EXTRACT PROVIDED>
····················

Regarding the style, Kristeva's text sometimes borders on the poetic and some passages blend raw concepts with lilting prose. This novel is, as I fathom, a psychoanalytic-philosophical text rather than a conventional tale, though it is written in the guise of a novel. There are many themes, mostly feminist, some politics, even the scare of missing nuclear materials ( to Iraq or Iran!), sexual jealousy, childhood fears, unadvised liaisons, inconsequential lusts, hidden motives, slips of tongue, euphemisms, clues mostly inside, all hidden. The relationship between Gloria and her son, between her son and her therapist, between Gloria and Delacour, Delacour and her paintings, to the official Rilsky and his love for Menuhin are the bases for further detective insights. when the murderer confesses to the killing but not to the decapitation, Delacour is not surprised but neither is the reader.
We do not find the head, though we chase serial killers, who are actually not killers for the act has been performed by one of the inner circle, which true to Poirot fashion, we knew. This is not a satisfying tale but a good text on the workings inside. To be fair, as a philosophical work, it actually is quite lucid, in a language that sometimes glistens with the pain of reaching out, the sweat of loss and the realization of an anxiety that is occasionally obedient to language. I intend to read more Kristeva and then form any opinion. Till then, I am willing to try find out about my own trauma's. To end, a passage that perhaps expresses what i felt is a contradiction within this work but an honest declaration too.
"Our access to what other people experience, whether they are men or women, living or dead, is bound to be fragmentary, limited to the vestiges they leave behind in colour, sounds or words. We cannot apprehend them unless we are lucky enough to be able to forget our own preoccupations, large or small, and to touch not another body, nor even another name hiding in - or outside ourselves, but a vibration that is usually unattainable and that no personal pronoun can convey".

····················

ABOUT THIS EXERCISE> Repeat word for word the part of the review of Kristeva's novel that runs from "We do not find" to "honest declaration too.". The items have nothing to do with the review.

[Items from a dataset]
····················

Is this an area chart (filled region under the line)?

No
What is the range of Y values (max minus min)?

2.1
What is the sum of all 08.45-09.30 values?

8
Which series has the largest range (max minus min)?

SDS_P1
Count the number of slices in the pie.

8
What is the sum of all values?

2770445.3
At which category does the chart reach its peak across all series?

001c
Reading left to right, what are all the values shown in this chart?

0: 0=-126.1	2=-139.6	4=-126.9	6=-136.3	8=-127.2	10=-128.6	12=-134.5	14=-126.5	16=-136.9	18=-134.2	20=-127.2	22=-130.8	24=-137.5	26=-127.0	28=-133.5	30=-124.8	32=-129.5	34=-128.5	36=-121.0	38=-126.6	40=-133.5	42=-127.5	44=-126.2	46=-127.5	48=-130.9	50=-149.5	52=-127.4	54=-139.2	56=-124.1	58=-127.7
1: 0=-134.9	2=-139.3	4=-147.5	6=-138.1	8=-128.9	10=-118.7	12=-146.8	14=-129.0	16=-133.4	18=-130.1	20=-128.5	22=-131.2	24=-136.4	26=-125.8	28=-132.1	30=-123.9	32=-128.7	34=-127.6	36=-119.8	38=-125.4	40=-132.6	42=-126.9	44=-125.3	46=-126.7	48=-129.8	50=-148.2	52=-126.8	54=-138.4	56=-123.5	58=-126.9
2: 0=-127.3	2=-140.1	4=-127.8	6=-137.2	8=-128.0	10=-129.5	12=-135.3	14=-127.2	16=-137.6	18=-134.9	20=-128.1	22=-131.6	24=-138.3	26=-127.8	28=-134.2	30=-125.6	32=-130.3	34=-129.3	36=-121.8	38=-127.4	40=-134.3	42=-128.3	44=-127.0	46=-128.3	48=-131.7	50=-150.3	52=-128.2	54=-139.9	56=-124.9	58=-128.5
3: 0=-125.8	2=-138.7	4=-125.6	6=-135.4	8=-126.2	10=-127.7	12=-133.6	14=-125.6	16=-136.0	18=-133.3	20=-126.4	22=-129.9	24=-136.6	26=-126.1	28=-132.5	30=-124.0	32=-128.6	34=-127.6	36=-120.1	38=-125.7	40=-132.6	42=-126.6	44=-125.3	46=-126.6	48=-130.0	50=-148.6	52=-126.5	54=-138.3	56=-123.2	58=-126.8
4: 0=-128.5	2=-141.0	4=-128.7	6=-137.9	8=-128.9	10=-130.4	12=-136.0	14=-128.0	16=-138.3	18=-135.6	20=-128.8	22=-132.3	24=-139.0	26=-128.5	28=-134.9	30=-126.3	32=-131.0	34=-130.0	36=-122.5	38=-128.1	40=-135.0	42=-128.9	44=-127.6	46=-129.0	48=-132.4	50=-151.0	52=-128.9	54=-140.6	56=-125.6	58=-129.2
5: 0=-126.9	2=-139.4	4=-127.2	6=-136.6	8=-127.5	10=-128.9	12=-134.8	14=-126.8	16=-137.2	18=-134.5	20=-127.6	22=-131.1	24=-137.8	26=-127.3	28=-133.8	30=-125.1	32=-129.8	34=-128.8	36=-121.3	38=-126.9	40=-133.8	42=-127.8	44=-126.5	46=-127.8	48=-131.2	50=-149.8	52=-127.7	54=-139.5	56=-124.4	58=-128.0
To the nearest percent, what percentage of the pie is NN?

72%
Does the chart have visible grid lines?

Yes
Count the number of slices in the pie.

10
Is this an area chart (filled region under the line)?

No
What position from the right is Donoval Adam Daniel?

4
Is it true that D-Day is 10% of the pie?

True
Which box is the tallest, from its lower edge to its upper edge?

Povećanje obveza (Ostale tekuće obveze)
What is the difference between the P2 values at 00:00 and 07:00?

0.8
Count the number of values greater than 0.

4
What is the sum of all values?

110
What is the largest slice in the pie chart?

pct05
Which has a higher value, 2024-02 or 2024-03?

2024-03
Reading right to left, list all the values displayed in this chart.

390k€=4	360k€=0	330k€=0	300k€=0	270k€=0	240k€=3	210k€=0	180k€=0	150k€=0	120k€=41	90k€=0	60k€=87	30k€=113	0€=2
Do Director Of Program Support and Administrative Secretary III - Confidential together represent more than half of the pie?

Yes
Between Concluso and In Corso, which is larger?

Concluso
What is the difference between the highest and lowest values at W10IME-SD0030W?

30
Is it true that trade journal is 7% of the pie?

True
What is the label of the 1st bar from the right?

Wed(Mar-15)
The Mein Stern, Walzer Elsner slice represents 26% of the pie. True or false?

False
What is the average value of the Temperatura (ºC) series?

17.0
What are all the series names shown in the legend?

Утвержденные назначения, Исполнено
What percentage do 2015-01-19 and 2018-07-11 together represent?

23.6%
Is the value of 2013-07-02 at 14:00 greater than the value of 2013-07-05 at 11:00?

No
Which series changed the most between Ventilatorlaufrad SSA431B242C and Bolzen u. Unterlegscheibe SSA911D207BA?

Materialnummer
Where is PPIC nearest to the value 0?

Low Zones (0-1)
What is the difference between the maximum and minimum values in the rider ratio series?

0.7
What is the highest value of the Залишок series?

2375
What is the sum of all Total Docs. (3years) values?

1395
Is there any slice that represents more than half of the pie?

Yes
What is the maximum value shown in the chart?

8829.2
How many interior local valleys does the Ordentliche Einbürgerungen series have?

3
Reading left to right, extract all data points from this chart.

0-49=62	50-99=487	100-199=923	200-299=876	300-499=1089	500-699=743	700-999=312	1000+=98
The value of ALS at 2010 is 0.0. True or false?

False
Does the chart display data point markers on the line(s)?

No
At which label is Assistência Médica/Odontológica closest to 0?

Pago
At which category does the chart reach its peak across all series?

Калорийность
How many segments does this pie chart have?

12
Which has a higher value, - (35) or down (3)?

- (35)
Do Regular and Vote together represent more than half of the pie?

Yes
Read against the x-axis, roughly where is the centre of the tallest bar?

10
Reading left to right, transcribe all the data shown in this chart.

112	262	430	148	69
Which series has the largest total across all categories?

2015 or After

····················

RESULT FOR THIS TASK>
We do not find the head, though we chase serial killers, who are actually not killers for the act has been performed by one of the inner circle, which true to Poirot fashion, we knew. This is not a satisfying tale but a good text on the workings inside. To be fair, as a philosophical work, it actually is quite lucid, in a language that sometimes glistens with the pain of reaching out, the sweat of loss and the realization of an anxiety that is occasionally obedient to language. I intend to read more Kristeva and then form any opinion. Till then, I am willing to try find out about my own trauma's. To end, a passage that perhaps expresses what i felt is a contradiction within this work but an honest declaration too.